:: TEXTO SELECCIONADO
Los ojos de una madre

Juliana Muñoz Toro
02 de diciembre de 2022 - 11:00 a. m.

El dilema de la madre es que es el amor más grande y, otras veces, el más asfixiante. Pero cuando tantas vidas, y amor, y peleas han pasado, tal vez llega el momento en que nos volvemos las madres de nuestra madre.

En la premiada novela El verano en que mi madre tuvo los ojos verdes, de Tatiana Ţîbuleac (Impedimenta, 2019), el joven protagonista dice odiar a su madre y solo valorar en ella la belleza de sus ojos verdes. La odia, en realidad, porque la ha amado. La ha amado y ella no ha estado allí. La ha amado, pero ahora ella entra a su cuarto sin tocar la puerta y le pide que se quede ahora, cuando se les ha acabado el tiempo: “Los ojos de mi madre eran historias no contadas”, “Los ojos de mi madre eran brotes a la espera”.
::::
LO QUE SE PIDE:
Prosigue el texto seleccionado sobre los ojos de una madre a partir de su última oración.
:: ÍTEMS
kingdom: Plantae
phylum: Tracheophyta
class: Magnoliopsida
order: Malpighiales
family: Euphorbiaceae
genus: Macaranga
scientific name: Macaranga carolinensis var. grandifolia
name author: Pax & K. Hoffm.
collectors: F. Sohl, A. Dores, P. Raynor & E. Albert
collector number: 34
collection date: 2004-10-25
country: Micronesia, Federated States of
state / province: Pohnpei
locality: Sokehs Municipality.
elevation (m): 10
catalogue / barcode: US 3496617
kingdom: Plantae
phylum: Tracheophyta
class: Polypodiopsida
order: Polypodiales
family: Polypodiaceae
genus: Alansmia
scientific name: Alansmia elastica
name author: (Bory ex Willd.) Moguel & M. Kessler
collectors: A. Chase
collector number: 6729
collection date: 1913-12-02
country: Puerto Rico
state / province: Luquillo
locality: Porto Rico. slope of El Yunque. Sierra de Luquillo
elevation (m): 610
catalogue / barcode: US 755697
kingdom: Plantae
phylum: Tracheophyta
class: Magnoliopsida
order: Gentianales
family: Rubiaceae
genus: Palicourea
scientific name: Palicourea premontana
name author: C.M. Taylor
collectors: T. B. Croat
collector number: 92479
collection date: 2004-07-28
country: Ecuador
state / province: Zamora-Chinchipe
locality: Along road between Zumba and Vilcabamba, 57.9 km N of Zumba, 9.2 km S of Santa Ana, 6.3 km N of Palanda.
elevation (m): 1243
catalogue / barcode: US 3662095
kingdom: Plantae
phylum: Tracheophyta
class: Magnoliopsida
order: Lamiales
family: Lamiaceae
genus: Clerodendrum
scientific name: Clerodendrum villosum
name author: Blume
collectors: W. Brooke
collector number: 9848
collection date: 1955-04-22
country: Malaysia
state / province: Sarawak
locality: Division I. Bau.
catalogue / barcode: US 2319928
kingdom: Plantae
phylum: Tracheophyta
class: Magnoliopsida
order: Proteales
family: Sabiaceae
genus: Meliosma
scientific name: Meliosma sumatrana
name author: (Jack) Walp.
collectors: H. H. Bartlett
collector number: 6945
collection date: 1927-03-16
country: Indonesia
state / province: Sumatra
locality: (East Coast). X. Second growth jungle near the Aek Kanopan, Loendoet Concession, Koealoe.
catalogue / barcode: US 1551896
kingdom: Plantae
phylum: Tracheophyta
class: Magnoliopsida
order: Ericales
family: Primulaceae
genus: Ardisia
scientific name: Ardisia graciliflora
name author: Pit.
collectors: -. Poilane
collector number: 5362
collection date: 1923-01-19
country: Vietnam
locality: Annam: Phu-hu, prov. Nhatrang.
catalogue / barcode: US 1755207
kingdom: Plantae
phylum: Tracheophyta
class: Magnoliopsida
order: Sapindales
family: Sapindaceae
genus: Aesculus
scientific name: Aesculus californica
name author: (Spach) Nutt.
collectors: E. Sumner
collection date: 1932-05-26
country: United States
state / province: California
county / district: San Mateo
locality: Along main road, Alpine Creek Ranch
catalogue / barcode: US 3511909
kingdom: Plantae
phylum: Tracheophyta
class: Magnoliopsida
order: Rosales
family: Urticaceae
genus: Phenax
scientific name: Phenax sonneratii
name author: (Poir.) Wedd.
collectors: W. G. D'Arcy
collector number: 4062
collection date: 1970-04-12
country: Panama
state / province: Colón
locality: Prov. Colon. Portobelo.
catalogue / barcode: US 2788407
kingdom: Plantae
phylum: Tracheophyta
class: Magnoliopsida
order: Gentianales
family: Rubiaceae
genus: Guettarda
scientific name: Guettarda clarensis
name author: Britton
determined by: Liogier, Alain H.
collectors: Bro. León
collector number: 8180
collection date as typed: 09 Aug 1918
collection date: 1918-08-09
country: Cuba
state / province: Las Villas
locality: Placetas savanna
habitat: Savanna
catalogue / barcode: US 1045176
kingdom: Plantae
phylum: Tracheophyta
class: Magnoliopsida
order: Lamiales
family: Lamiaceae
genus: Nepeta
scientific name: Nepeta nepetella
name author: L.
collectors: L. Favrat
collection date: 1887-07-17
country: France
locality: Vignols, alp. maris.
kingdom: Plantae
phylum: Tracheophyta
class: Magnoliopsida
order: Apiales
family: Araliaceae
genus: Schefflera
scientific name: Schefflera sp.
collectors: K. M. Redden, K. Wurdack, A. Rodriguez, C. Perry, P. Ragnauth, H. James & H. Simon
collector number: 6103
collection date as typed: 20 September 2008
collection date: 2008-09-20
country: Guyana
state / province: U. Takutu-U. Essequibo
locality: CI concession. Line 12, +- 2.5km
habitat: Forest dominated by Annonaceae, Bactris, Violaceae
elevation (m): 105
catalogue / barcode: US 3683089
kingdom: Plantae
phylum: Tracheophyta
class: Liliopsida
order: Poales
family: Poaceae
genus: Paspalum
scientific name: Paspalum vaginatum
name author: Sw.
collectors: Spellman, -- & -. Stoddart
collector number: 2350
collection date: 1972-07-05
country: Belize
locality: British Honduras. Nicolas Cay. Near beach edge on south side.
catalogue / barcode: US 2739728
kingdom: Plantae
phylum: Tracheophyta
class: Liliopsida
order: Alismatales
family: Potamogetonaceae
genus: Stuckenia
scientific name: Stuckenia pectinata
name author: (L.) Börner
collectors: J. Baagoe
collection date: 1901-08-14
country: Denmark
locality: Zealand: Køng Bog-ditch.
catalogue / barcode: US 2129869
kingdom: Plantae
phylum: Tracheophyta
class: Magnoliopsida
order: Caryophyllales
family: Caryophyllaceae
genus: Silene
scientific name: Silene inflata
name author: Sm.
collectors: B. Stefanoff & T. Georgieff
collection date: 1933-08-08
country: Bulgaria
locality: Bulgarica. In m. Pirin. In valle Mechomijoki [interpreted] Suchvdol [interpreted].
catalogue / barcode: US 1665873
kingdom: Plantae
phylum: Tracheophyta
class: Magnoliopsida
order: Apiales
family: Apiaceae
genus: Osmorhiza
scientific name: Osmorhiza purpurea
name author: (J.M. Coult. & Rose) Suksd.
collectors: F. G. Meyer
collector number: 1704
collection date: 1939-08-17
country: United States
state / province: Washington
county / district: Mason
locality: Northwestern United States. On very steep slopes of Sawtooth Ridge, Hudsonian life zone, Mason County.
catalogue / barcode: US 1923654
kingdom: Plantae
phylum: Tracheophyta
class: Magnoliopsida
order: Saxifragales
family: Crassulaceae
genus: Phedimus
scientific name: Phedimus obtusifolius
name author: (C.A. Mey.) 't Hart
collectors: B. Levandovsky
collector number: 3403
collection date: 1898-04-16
::::
RESPUESTA:
En esos momentos, cuando vida se revela corta y hermosa, es cuando vemos más de cerca. O más lentamente. “El paraíso —para mí, al menos— significaría vivir una y otra vez aquellos pocos días como si fuera la primera vez”, comenta el protagonista, quien empieza a abrir su coraza en aquella casita de verano. El último verano. “Rebobinar ese verano como una cinta y volver al día en que vino —gorda y bajita— a recogerme en la escuela por su cumpleaños. Desodiarla y decirle que tenía unos ojos preciosos antes de que ella me lo preguntara”.

Desodiar a la madre. Desodiarla aunque nunca se le haya odiado. Esto es: contemplarla, en el sentido de observar y en el sentido de cuidar. Cuidarla, cuidándose. Dice el narrador: “Mi madre fue la primera mujer desnuda que tuve entre mis brazos” y “nunca habría pensado que llegaría a dar de comer a mi madre con una cucharita o a hacer otras cosas que había empezado a hacer esos días. Tal vez si hubiéramos nacido al revés —yo la madre y ella el hijo— todo habría salido mejor”.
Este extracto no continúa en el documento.